Concessionary mortgages: Interest rates

Concessional mortgage interest rates are often lower than those on standard market-wide mortgages. However, like most financial products, they are dependent on applicants’ credit histories.

The following factors can also affect the rates of a concessionary mortgage:

  • The amount of discount the property was bought for compared to its market value.
  • An additional deposit may be required to secure the mortgage.
  • The affordability factors of applicants.

Buy a house from a relative at a discounted price

Lenders may insist that property transactions related to concessionary mortgages be between close relatives only, such as parents, grandparents, and children. Other lenders might allow Aunts and Uncles to be included in the definition of family members, but this may not be required by them.

When considering the purchase of a property with family members as a partner, there are many other things to take into consideration. Some lenders won’t allow parents to live in the property after it has been sold. Therefore, funding additional property to the parents becomes an additional concern.

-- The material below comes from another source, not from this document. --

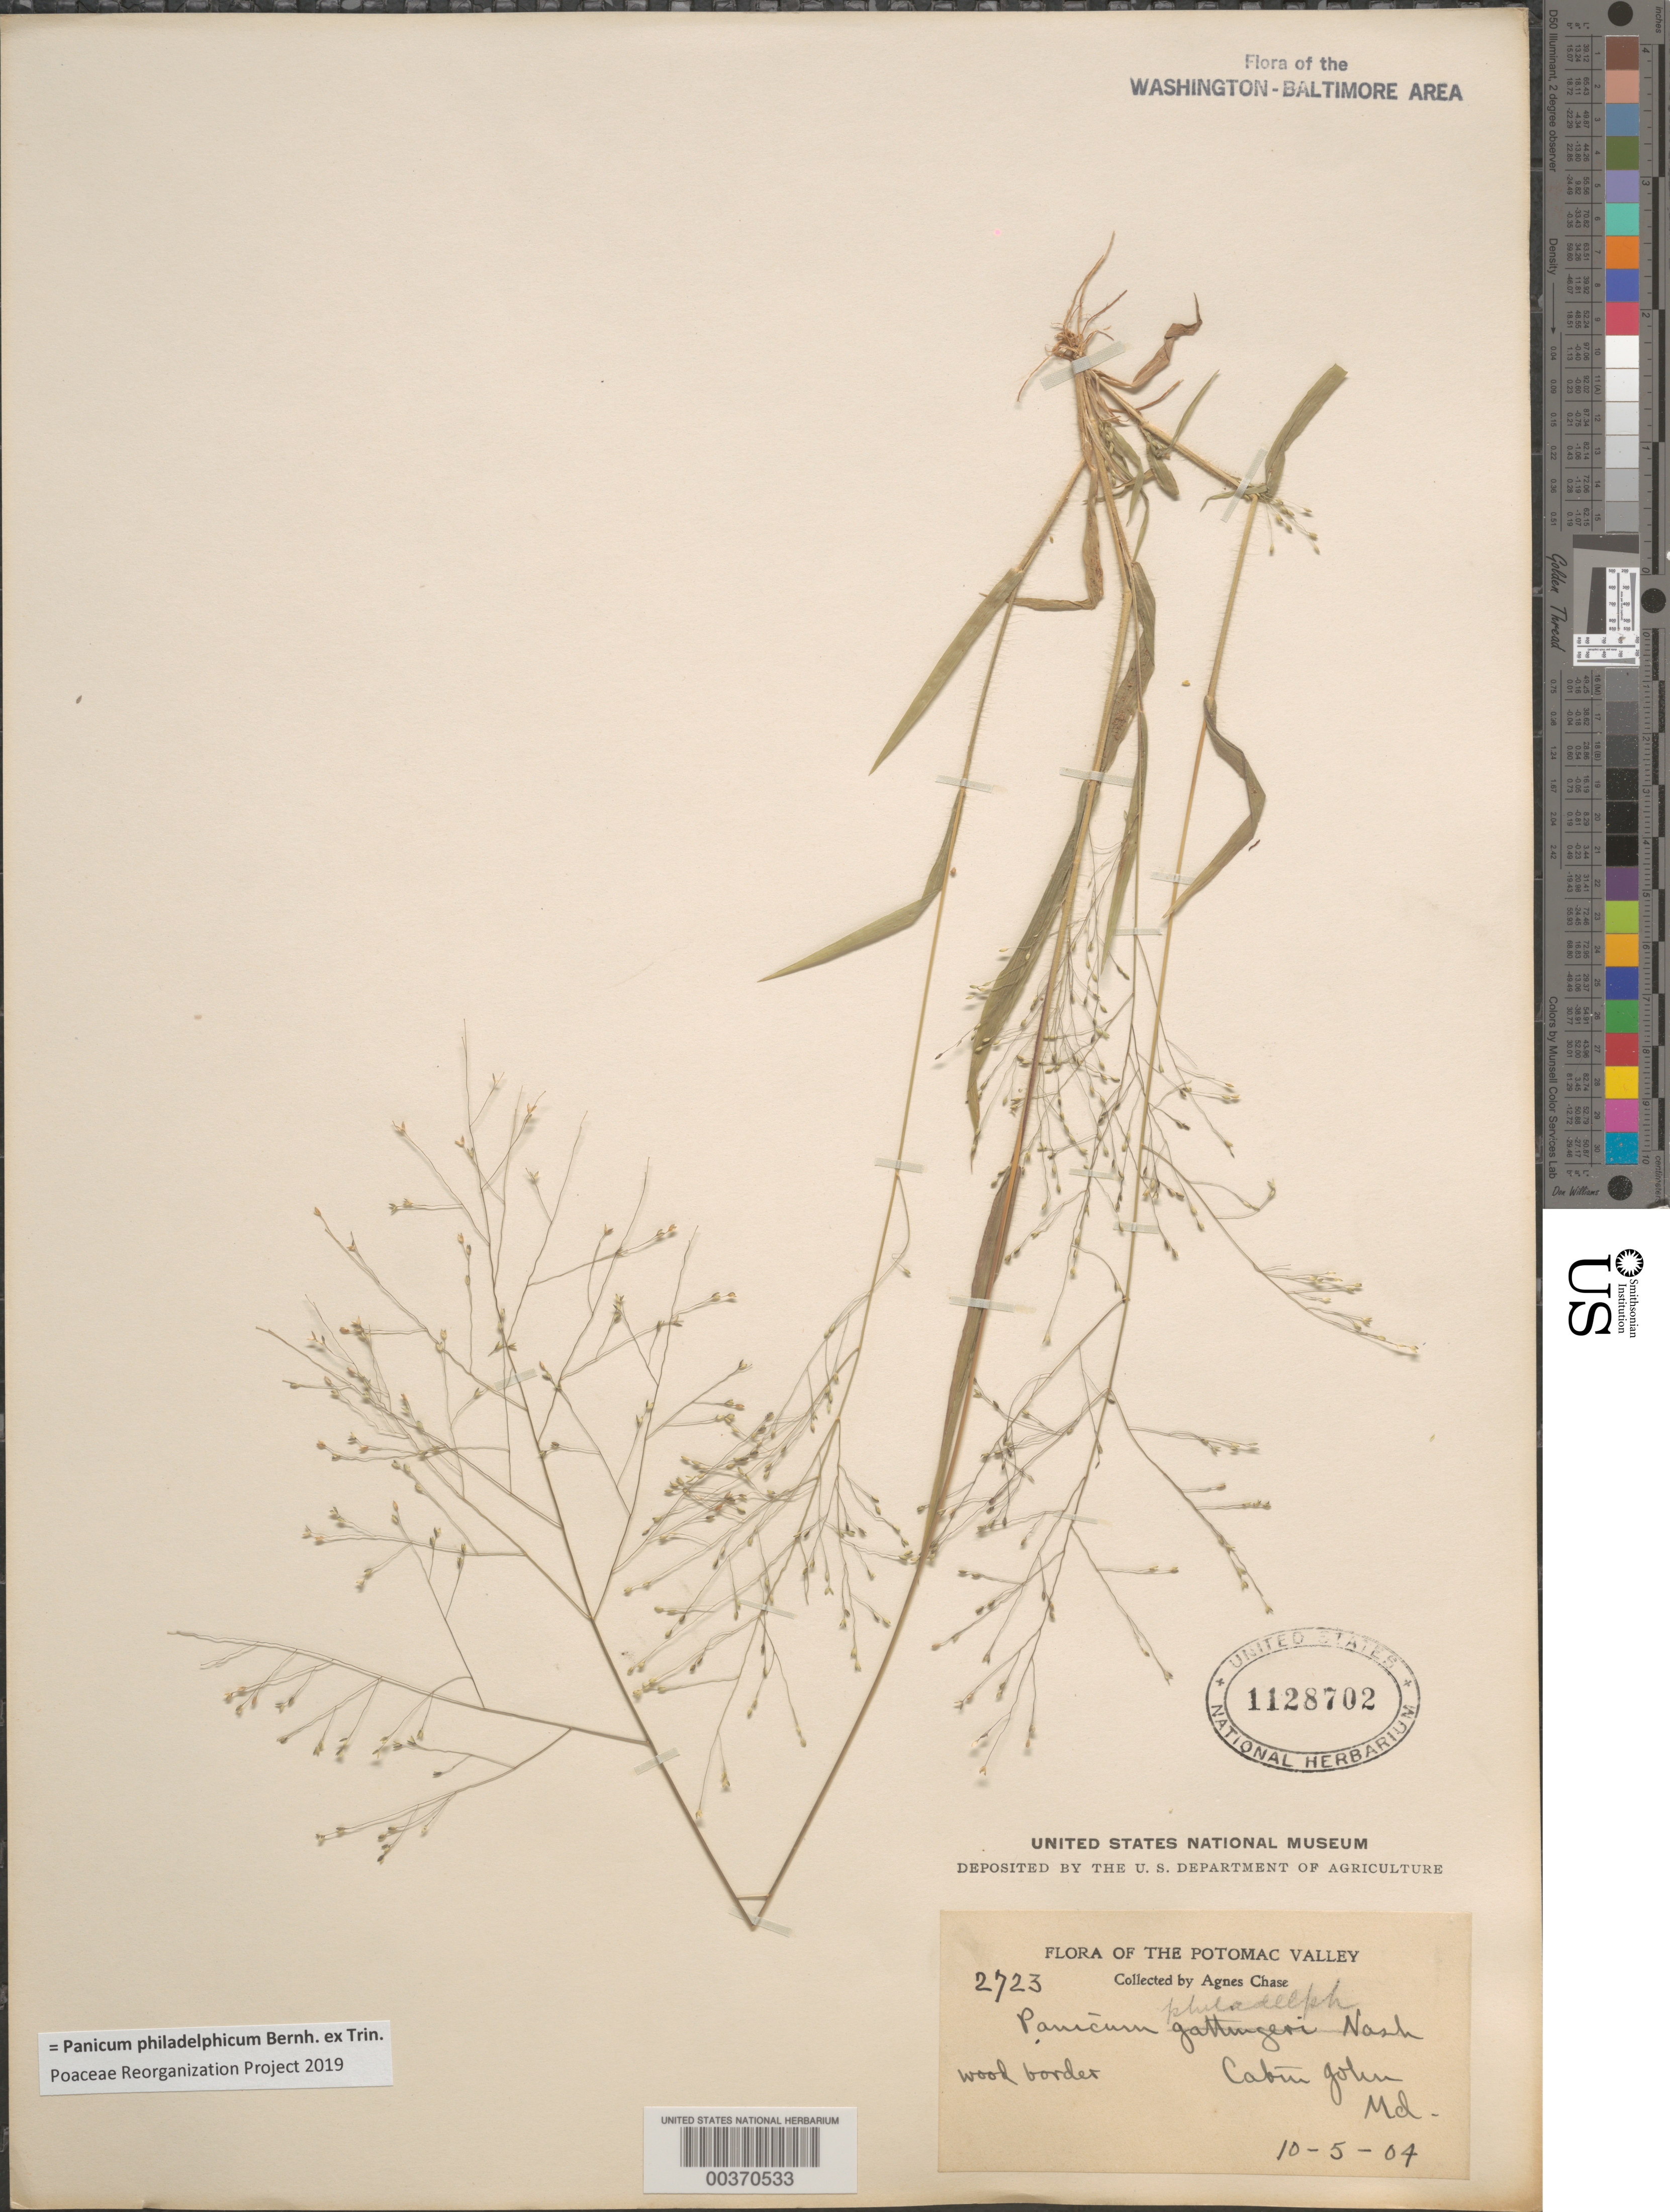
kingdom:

Related quick help guides:

  • What is the average time it takes for a mortgage application to be approved?
  • Concessionary Purchase
  • How to get a family mortgage.

Other considerations in relation to Concessionary mortgages

Trust is essential in all family-related transactions. Concessionary purchase issues can lead to disputes about ownership and rights.

It is therefore essential that all legal aspects of property transactions are fully covered, so there is no doubt about the intent of any transaction.

It is important to note that stamp duty operates in the same manner as standard property purchases. Concessionary mortgages between Tenants and Landlords

Tenants may want to buy a property after many years of living in rented properties. In certain situations, landlords might be open to such requests.

Transacting between parties you know can save time and money, but it also reduces stress. The intent and affordability of both the purchasers and tenants are better known. Property purchase chains are simpler and less likely to break down.